EXERCISE:
The records below are to be restated word for word; their pictures are not.

*** PROVIDED INFORMATION ***

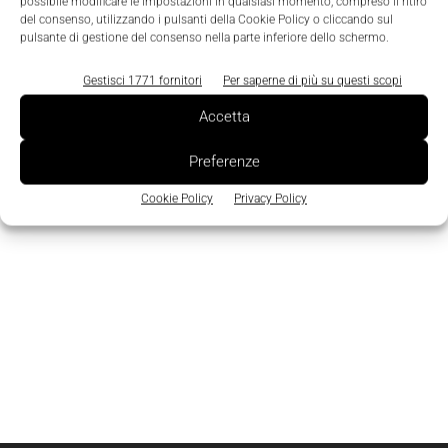
Edicola
possibile modificare le impostazioni in qualsiasi momento, compreso il ritiro
del consenso, utilizzando i pulsanti della Cookie Policy o cliccando sul
pulsante di gestione del consenso nella parte inferiore dello schermo.
Gestisci 1771 fornitori
Per saperne di più su questi scopi
Accetta
Preferenze
Cookie Policy
Privacy Policy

*** End of PROVIDED INFORMATION ***

EXPECTED OUTPUT:
Edicola
possibile modificare le impostazioni in qualsiasi momento, compreso il ritiro
del consenso, utilizzando i pulsanti della Cookie Policy o cliccando sul
pulsante di gestione del consenso nella parte inferiore dello schermo.
Gestisci 1771 fornitori
Per saperne di più su questi scopi
Accetta
Preferenze
Cookie Policy
Privacy Policy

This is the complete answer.